Let's first say, I know I'm often responding here to questions or subjects raised on N's blog.
I appreciate his honesty, and willingness to declare out there in the blogosphere how he sees things, and explore, and even occasionally amend, his reasoning for those perspectives.
And, he gets me thinking.
His
Safer Sex posts have been interesting- as are the discussions that followed them. N.'s sexual practices, and his assessment (or rationalization) of the health risks of sexual contact with multiple new partners raised some hackles.
I generally agree with his perspective, primarily that oral sex without protection is
not prohibitively risky, not that it doesn't have risks. I will also say I am relieved that I am not driven to want or need many new partners- I'm glad the question of risk of STI (or pregnancy) isn't central to my thoughts these days... even if I am not entirely free of all risk.
And please use sound judgement for yourself, with all the attendant personal considerations well considered.
One of the last points he made, that people no longer feel at risk when they are in committed monogamous relationships, was not well received. But it seemed to me a "shoot the messenger" kind of reception.
Infidelity happens to other people, right? The thought that we may not be safe from all risk when we are home in our own beds with a committed partner is threatening, no?
Statistically,
30-60% of married individuals will engage in infidelity during the duration of their marriages. This number is probably conservative, and doesn't include the many nominally monogamous relationships between unmarried people. And all those adulterous partners? In theory they're out there fucking other people too...It evokes those old
Faberge Organics shampoo commercials (OMG it's Heather Locklear) you know, "she tells two friends, and she tells two friends, and so on and so on" and suddenly the screen is exponentially full of shiny-haired girls. I get visions of multiplying sex partners that creep me out just a little. Obviously we marrieds are not immune to risk.
While I know the definition of monogamy, in practice it is not always quite so perfect. I've been married for thirteen years. We've both had at least one other partner in that time, sometimes openly, other times not necessarily. Does this mean I'm no longer in a monogamous relationship?? Maybe... depending on the precision with which you use the word.
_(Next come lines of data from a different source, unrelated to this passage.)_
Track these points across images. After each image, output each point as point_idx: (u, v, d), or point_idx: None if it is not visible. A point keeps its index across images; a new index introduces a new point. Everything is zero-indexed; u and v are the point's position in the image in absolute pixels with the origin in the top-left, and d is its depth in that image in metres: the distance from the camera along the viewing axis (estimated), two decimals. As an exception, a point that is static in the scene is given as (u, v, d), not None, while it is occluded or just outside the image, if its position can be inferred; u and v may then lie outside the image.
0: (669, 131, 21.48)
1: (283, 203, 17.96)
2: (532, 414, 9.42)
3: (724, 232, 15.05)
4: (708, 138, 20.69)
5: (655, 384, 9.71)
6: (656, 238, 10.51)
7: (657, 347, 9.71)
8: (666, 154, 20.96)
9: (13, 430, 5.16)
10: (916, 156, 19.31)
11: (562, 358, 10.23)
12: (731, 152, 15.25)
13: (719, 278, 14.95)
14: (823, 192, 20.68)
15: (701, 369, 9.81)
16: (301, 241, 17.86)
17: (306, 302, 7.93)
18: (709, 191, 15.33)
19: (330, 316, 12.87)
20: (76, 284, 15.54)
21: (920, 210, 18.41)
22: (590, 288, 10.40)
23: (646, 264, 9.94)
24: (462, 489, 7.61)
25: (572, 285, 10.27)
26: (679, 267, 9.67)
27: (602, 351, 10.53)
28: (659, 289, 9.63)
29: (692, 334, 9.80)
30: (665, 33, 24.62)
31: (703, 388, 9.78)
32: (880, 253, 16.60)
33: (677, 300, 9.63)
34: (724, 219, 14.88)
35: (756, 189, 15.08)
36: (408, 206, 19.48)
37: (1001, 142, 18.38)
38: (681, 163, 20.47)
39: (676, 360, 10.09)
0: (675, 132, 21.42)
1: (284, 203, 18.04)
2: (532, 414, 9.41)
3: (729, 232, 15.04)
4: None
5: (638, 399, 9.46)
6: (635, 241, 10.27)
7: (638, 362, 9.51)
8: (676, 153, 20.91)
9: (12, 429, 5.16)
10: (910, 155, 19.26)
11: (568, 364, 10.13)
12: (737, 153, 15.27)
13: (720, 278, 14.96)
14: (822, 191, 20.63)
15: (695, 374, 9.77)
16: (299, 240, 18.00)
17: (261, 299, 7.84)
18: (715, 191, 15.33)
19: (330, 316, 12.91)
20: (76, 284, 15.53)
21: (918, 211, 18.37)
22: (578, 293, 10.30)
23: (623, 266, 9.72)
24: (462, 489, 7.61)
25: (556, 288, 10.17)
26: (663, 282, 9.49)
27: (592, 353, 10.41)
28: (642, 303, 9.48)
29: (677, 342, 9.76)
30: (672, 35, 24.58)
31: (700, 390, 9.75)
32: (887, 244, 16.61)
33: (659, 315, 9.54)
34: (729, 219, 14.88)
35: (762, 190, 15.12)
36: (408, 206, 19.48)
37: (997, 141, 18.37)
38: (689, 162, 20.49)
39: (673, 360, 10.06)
Do we consider ourselves monogamous? At this point, yes. And truly, in spite of brief flirtations with the world of polyamory or whatever the fuck label I'd need to put on the
adventures I had with N, I feel like we've been pretty true to each other.
As far as I know, we were 100% monogamous for at least 14 years (we were together for a couple of years before we got married). But the longer I'm married, the older I get, the more compassion and understanding I feel for all of us.
Monogamy
looks more and more like an unnatural state- all across the spectrum of life- a fascinating discovery. Is it any wonder that in spite of our best efforts, we sometimes fail?
So, do my husband and I, in our monogamous relationship, practice unsafe sex? Hell yes.
Is it a risk, even a little one? Sure, but honestly, it's one I'm happy to take.